Sometimes when you make purchases of large amounts of estate material, or, in this case, a shop someone is looking to sell, you end up with some things that you really don't want to deal with. The best way to look at it might be to ask how you can make lemonade out of these lemons? Whether you plan on using your new storefront for selling clothing or not, you can still use eBay to do a little researching before you do anything else. I just checked for you now and found that there were almost 14,000 completed listings for "lot of women's clothes" JUST in the category Mixed Items & Lots. Most of these were listed by people who didn't put much thought into their listings at all. They used terrible pictures of unfolded clothing tossed into big cardboard boxes, and then slapped an outrageously high price on the lot. Guess what? Those didn't sell at all. The end result is, these people took the laziest way possible, listed what looks like junk, and will now probably be complaining that selling on eBay stinks. If you look a little bit closer though, there are some lessons to be learned.

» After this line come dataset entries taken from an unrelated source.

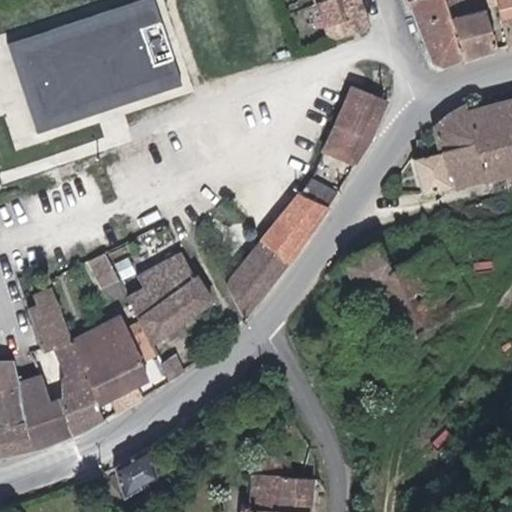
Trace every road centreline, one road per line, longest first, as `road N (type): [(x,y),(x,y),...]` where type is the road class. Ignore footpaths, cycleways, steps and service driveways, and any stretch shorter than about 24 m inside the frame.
road 1 (tertiary): [(256,334),(168,408),(0,484)]
road 2 (tertiary): [(423,110),(256,334)]
road 3 (residential): [(256,334),(293,364),(320,406),(336,450),(335,511)]
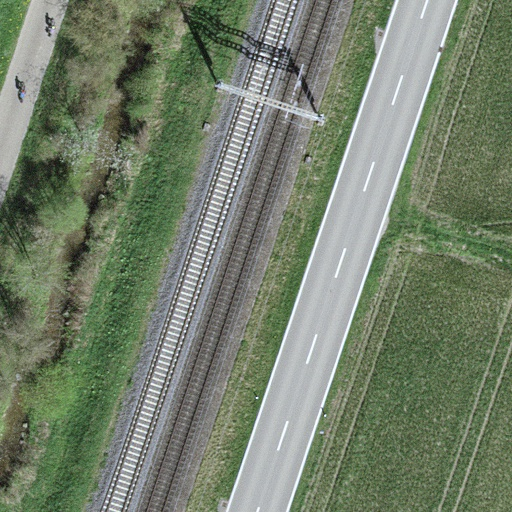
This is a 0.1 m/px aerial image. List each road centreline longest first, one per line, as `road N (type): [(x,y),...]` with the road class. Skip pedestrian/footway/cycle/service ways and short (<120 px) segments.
road 1 (secondary): [(421,0),(254,511)]
road 2 (unclassified): [(0,212),(72,0)]
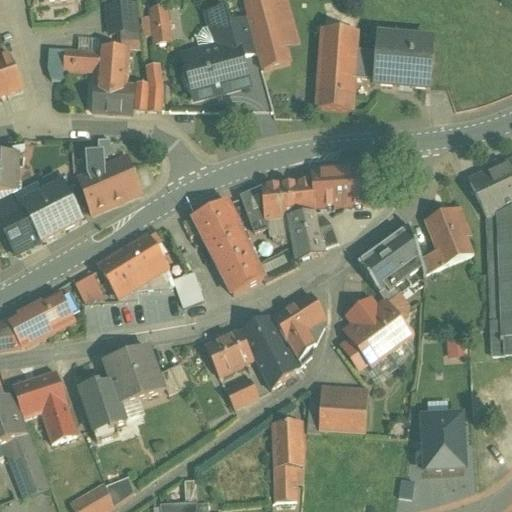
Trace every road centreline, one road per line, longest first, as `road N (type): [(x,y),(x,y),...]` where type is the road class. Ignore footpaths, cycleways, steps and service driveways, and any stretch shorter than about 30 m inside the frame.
road 1 (residential): [(0,360),(200,329),(334,268)]
road 2 (residential): [(123,511),(309,380),(327,342),(334,268)]
road 3 (tertiary): [(201,184),(0,301)]
road 4 (tertiary): [(424,144),(282,159),(201,184)]
road 5 (residential): [(44,129),(155,132),(201,184)]
road 6 (residential): [(334,268),(409,213),(425,179),(424,144)]
road 7 (residential): [(44,129),(16,0)]
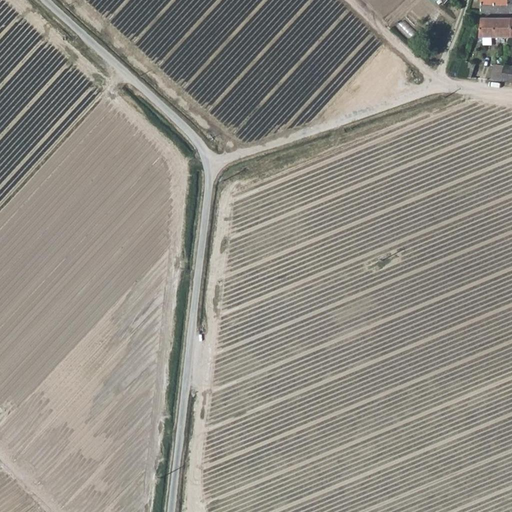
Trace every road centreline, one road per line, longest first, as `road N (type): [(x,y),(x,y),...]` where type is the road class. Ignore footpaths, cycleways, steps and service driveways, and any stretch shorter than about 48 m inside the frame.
road 1 (unclassified): [(208,165),(171,511)]
road 2 (unclassified): [(208,165),(442,85),(511,91)]
road 3 (unclassified): [(49,0),(192,134),(208,165)]
road 4 (track): [(442,85),(351,0)]
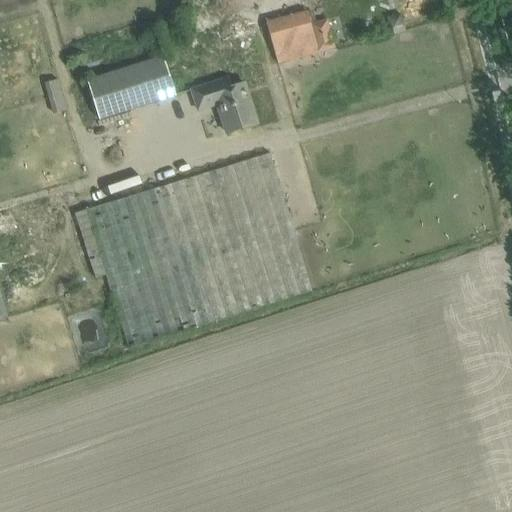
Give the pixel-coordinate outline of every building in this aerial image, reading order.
[(327,20),(311,24),(308,12),(288,17),(287,17),(267,23),(273,44),(278,63),(298,58),(334,48),(327,20)] [(164,57),(87,81),(99,121),(176,97),(164,57)] [(51,114),(65,110),(58,79),(44,83),(51,114)] [(227,133),(238,129),(257,123),(244,83),(231,88),(228,79),(192,90),(198,110),(217,104),(227,133)] [(293,297),(313,291),(270,153),(251,159),(86,210),(75,214),(95,277),(106,274),(129,348),(293,297)]
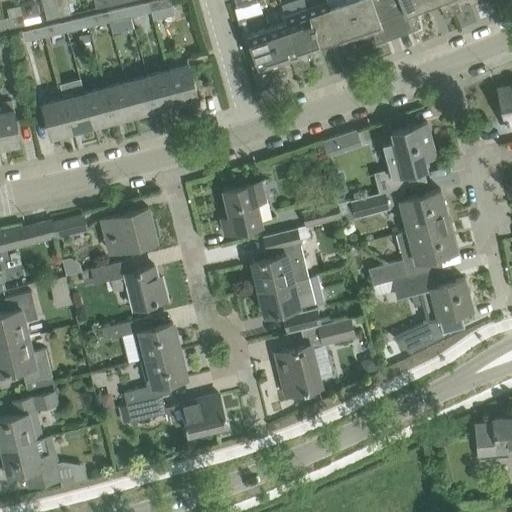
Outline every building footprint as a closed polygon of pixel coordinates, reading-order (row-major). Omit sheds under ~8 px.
[(24,19),(39,16),(36,3),(32,0),(20,3),(22,13),(24,19)] [(47,19),(60,16),(55,0),(42,0),(44,8),(47,19)] [(67,0),(55,0),(60,16),(71,13),(67,0)] [(151,9),(172,4),(171,0),(155,0),(149,1),(149,2),(151,9)] [(350,40),(361,37),(348,0),(344,0),(328,6),(344,55),(354,51),(350,40)] [(348,0),(361,37),(372,33),(376,44),(386,40),(379,20),(391,16),(385,0),(348,0)] [(422,0),(385,0),(391,16),(404,11),(412,31),(418,28),(416,12),(426,8),(422,0)] [(451,15),(445,0),(422,0),(426,8),(438,3),(447,17),(451,15)] [(445,0),(451,15),(461,11),(457,0),(445,0)] [(339,56),(344,55),(328,6),(326,1),(306,8),(318,46),(330,42),(339,56)] [(131,16),(145,13),(143,3),(128,6),(131,16)] [(175,14),(172,4),(151,9),(153,19),(175,14)] [(117,20),(131,16),(128,6),(114,10),(117,20)] [(308,50),(318,46),(306,8),(286,15),(304,68),(310,66),(308,50)] [(11,27),(25,24),(22,13),(8,17),(11,27)] [(89,26),(102,23),(100,13),(86,16),(89,26)] [(295,71),(304,68),(286,15),(285,15),(286,21),(267,28),(280,65),(291,61),(295,71)] [(74,30),(89,26),(86,16),(71,20),(74,30)] [(47,36),(62,32),(59,22),(44,26),(47,36)] [(30,39),(47,36),(44,26),(28,30),(30,39)] [(269,68),(280,65),(267,28),(247,35),(263,83),(273,79),(269,68)] [(189,64),(168,70),(176,102),(198,96),(189,64)] [(168,70),(147,75),(156,108),(176,102),(168,70)] [(147,75),(126,81),(135,113),(156,108),(147,75)] [(114,119),(135,113),(126,81),(117,83),(105,86),(114,119)] [(114,119),(105,86),(84,92),(93,124),(114,119)] [(511,87),(500,90),(507,127),(511,126),(511,87)] [(63,97),(72,130),(93,124),(84,92),(63,97)] [(42,103),(46,116),(51,136),(72,130),(63,97),(42,103)] [(2,111),(0,111),(0,145),(20,142),(17,123),(14,109),(13,100),(1,102),(2,111)] [(391,175),(378,178),(381,191),(379,191),(379,192),(385,190),(401,186),(426,180),(423,168),(428,167),(427,166),(423,167),(421,159),(425,157),(428,157),(436,155),(432,140),(428,141),(423,123),(427,123),(427,121),(391,131),(391,132),(394,141),(383,143),(390,168),(391,175)] [(334,137),(323,140),(327,154),(338,151),(334,137)] [(224,232),(244,227),(263,223),(257,202),(266,200),(261,180),(224,189),(223,185),(222,185),(223,192),(224,192),(230,216),(221,219),(224,232)] [(400,199),(408,230),(448,219),(440,188),(400,199)] [(365,195),(350,200),(355,216),(390,207),(385,190),(379,192),(365,195)] [(340,216),(340,215),(336,203),(303,211),(306,224),(340,216)] [(148,206),(102,218),(110,251),(156,239),(148,206)] [(84,213),(53,221),(56,235),(56,237),(88,229),(84,213)] [(440,254),(456,249),(448,219),(408,230),(416,260),(428,257),(437,255),(440,254)] [(21,227),(25,241),(25,243),(56,235),(53,221),(52,220),(21,227)] [(285,247),(286,252),(301,248),(300,243),(296,227),(263,235),(268,251),(285,247)] [(252,260),(259,287),(308,275),(301,248),(286,252),(252,260)] [(380,264),(371,279),(373,284),(374,284),(383,282),(392,279),(393,279),(407,275),(402,258),(380,264)] [(154,264),(130,270),(127,259),(108,263),(92,267),(81,270),(85,285),(96,283),(95,280),(105,277),(108,291),(115,289),(128,286),(133,307),(147,303),(167,298),(161,276),(157,277),(154,264)] [(393,279),(392,279),(397,296),(411,292),(411,295),(414,305),(424,303),(434,300),(438,315),(423,319),(424,322),(411,327),(412,328),(393,337),(409,349),(432,339),(431,335),(464,326),(460,310),(472,307),(464,277),(455,279),(435,284),(431,270),(443,267),(443,266),(431,269),(407,275),(393,279)] [(265,314),(285,310),(315,302),(308,275),(259,287),(265,314)] [(383,282),(374,284),(376,294),(386,291),(383,282)] [(0,312),(0,342),(27,336),(24,320),(37,317),(31,290),(4,297),(8,310),(0,312)] [(301,329),(320,324),(316,308),(284,316),(288,332),(301,329)] [(134,332),(141,358),(179,349),(172,322),(147,328),(144,316),(107,325),(110,337),(134,332)] [(322,344),(354,336),(349,317),(320,324),(301,329),(304,341),(321,337),(322,344)] [(45,347),(31,350),(27,336),(0,342),(0,372),(22,367),(27,387),(46,383),(48,382),(47,376),(51,375),(45,347)] [(319,378),(316,365),(311,343),(301,345),(281,350),(275,351),(281,374),(285,393),(284,393),(285,394),(317,386),(321,385),(319,378)] [(160,382),(186,376),(179,349),(141,358),(147,384),(124,390),(124,393),(126,401),(127,403),(162,394),(163,394),(160,382)] [(365,372),(377,368),(374,356),(361,360),(365,372)] [(35,410),(59,404),(56,389),(30,396),(11,400),(11,402),(16,401),(19,412),(12,414),(0,416),(0,445),(0,447),(42,437),(35,410)] [(101,409),(114,406),(111,392),(97,396),(101,409)] [(181,402),(181,403),(165,407),(162,394),(127,403),(127,406),(121,408),(124,420),(130,418),(131,421),(147,416),(166,412),(169,423),(185,419),(188,433),(227,424),(219,393),(181,402)] [(511,447),(511,418),(505,419),(505,417),(494,418),(494,421),(476,423),(479,460),(508,458),(507,448),(511,447)] [(62,478),(55,451),(51,435),(42,437),(0,447),(7,475),(32,469),(35,484),(28,485),(29,486),(62,478)] [(117,468),(132,465),(129,449),(114,453),(117,468)]
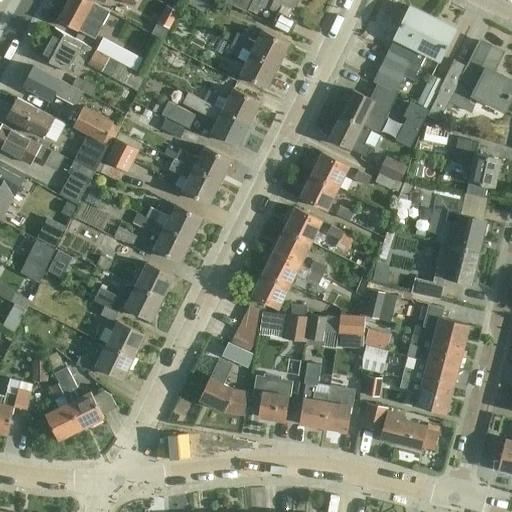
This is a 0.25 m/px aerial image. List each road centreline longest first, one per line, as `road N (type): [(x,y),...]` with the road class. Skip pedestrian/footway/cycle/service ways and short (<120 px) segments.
road 1 (residential): [(118,480),(355,0)]
road 2 (residential): [(455,500),(358,472),(268,463),(118,480)]
road 3 (residential): [(455,500),(511,278)]
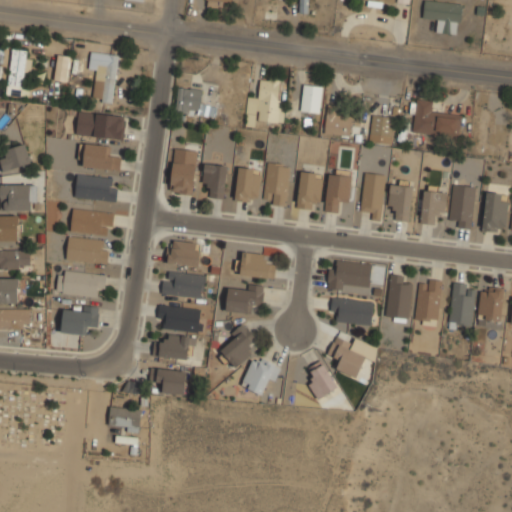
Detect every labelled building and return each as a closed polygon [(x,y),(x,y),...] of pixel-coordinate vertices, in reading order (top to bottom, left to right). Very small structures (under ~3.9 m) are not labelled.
[(307,13),(307,0),(299,0),(299,12),(307,13)] [(460,1),(423,1),(423,19),(437,19),(437,32),(460,32),(460,1)] [(494,37),(505,38),(507,5),(496,4),(494,37)] [(30,50),(12,48),(6,94),(25,96),(30,50)] [(102,101),(112,102),(119,54),(109,53),(102,101)] [(69,56),(56,55),(54,80),(66,81),(69,56)] [(254,120),(280,124),(283,102),(277,101),(280,81),(260,78),(254,120)] [(321,86),(302,85),(301,111),(320,112),(321,86)] [(175,112),(195,113),(195,115),(211,116),(211,105),(201,105),(201,89),(176,88),(175,112)] [(461,115),(430,111),(432,101),(416,99),(412,131),(458,137),(461,115)] [(484,152),(491,107),(481,105),(474,151),(484,152)] [(125,114),(77,111),(76,134),(123,137),(125,114)] [(350,135),(351,116),(325,115),(324,134),(350,135)] [(369,142),(391,143),(391,116),(370,115),(369,142)] [(0,163),(3,171),(31,161),(24,142),(4,149),(6,155),(0,157),(0,163)] [(120,170),(121,157),(110,156),(112,146),(81,142),(79,160),(82,160),(81,164),(120,170)] [(168,189),(191,193),(198,152),(175,147),(168,189)] [(208,185),(207,197),(222,200),(227,166),(204,163),(201,184),(208,185)] [(289,166),(266,163),(262,199),(272,200),(271,205),(285,206),(289,166)] [(253,168),(237,167),(236,200),(250,200),(250,197),(259,197),(259,175),(253,175),(253,168)] [(296,208),(311,209),(312,201),(320,202),(322,174),(299,172),(296,208)] [(385,174),(364,172),(359,211),(372,212),(371,220),(380,221),(385,174)] [(115,202),(117,188),(110,187),(111,178),(77,173),(74,196),(115,202)] [(338,213),(339,202),(348,203),(351,176),(327,174),(324,211),(338,213)] [(0,210),(31,211),(31,203),(37,203),(37,185),(0,184),(0,210)] [(412,186),(389,184),(387,207),(395,208),(394,220),(409,221),(412,186)] [(475,186),(452,184),(449,219),(457,220),(457,228),(471,229),(475,186)] [(419,223),(435,225),(437,211),(444,212),(447,193),(424,190),(419,223)] [(501,193),(486,191),(481,228),(504,231),(508,201),(500,200),(501,193)] [(69,231),(106,235),(107,225),(112,226),(114,213),(72,208),(69,231)] [(0,240),(17,241),(18,216),(0,215),(0,240)] [(65,259),(106,264),(108,250),(101,249),(102,240),(68,235),(65,259)] [(169,264),(199,265),(199,251),(194,251),(195,241),(170,240),(169,264)] [(29,265),(29,249),(0,249),(0,269),(18,269),(18,265),(29,265)] [(276,262),(262,260),(263,254),(242,251),(238,274),(273,279),(276,262)] [(369,287),(371,263),(331,259),(328,288),(342,290),(342,284),(369,287)] [(96,296),(97,288),(104,288),(106,275),(58,270),(55,292),(96,296)] [(161,293),(201,298),(204,275),(168,270),(167,280),(162,280),(161,293)] [(386,317),(409,318),(411,283),(402,283),(403,275),(388,274),(386,317)] [(0,302),(18,303),(17,278),(0,278),(0,302)] [(449,323),(472,325),(474,288),(465,288),(466,283),(452,282),(449,323)] [(225,312),(251,313),(251,304),(262,305),(263,285),(247,284),(247,289),(226,288),(225,312)] [(479,288),(478,320),(501,321),(502,289),(479,288)] [(335,321),(370,325),(373,302),(331,297),(330,311),(336,312),(335,321)] [(163,320),(162,328),(197,332),(199,309),(158,304),(157,319),(163,320)] [(61,333),(86,334),(86,326),(97,326),(98,306),(82,305),(82,310),(62,309),(61,333)] [(29,309),(0,308),(0,327),(29,328),(29,309)] [(230,334),(233,338),(220,351),(235,367),(260,343),(242,323),(230,334)] [(196,337),(167,335),(167,341),(159,340),(158,357),(186,359),(187,345),(195,346),(196,337)] [(332,367),(355,378),(365,356),(348,348),(350,343),(335,336),(326,356),(335,360),(332,367)] [(253,356),(240,385),(261,395),(268,379),(274,381),(280,368),(253,356)] [(337,387),(320,359),(305,369),(313,381),(307,384),(317,400),(337,387)] [(161,393),(184,394),(185,370),(156,369),(156,382),(162,382),(161,393)] [(140,408),(109,407),(108,425),(127,426),(126,432),(139,432),(140,408)]
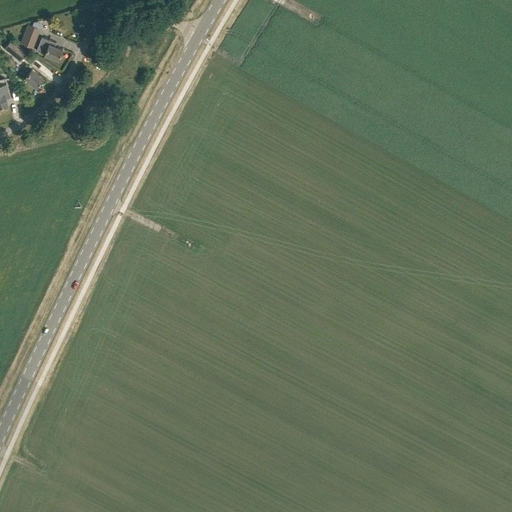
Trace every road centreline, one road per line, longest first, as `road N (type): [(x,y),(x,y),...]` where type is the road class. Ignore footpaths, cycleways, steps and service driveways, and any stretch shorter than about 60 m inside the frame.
road 1 (secondary): [(0,440),(197,37)]
road 2 (residential): [(0,134),(48,102),(101,19),(166,21)]
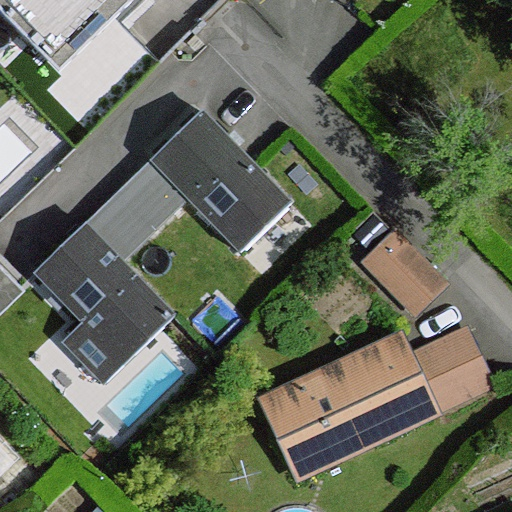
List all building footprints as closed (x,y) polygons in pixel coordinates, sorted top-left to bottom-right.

What is it that is actually selling?
As I look, I see that general mixed lots of women's clothing really are not selling all that well. No big surprise because, like I said, the people selling them did a terrible job of presenting what they were offering. SO... since I started this post entirely clueless about older women's clothing, I decided to do a search on Google (use whatever search engine you prefer). What I typed in was "what are popular brands of clothing for mature women". A bit of clicking brought up a few names like Talbot's, Coldcreek, and Christopher Banks. When I slapped those names in front of "women's clothing", a lot more (and better) results came back. Some individual pieces were selling for over $100 each.
So how should you sell this stuff on eBay?
If it was me, I'd continue the research on popular brands of clothing for more mature women, and compile a list. Then, do a bunch of searches on eBay for completed listings (listings that are over) like I did above. Make a note of what is actually selling and what is not grabbing anyone's attention. Next, take your list of winners, and start sorting what you have. Once you have them broken down to brand name, you might want to sort them by size. These will be the lots that you list on eBay. Of course, if you notice that certain individual pieces (like winter coats for example) are selling well individually, give them their own listing. You get 50 free listings per month, so why not give it a shot? I'm pretty sure that you'll do a lot better with this approach than those folks did who just took a picture of a big box.
I'd probably also take the other "non-name" stuff and make it into some large lots based on size. List them at a fairly low price to get some interest going. Use these listings to mention that you have other name brand listings up for auction as well. This can get more eyes on your "premium" lots. Make sense? If things don't sell, I'd probably run them again for another week or two and then think about either having a big "garage sale" at your new shop to get things cleared out, or if you just really want it gone, donate it to a local thrift store and get a receipt that you can use for tax purposes as a charitable donation.
Doing things this way can take a little longer, but the time is well spent. I think you can make some nice lemonade out of these lemons if you are willing to do a little bit of research and sorting. I hope you'll let us know how it ends up working out for you!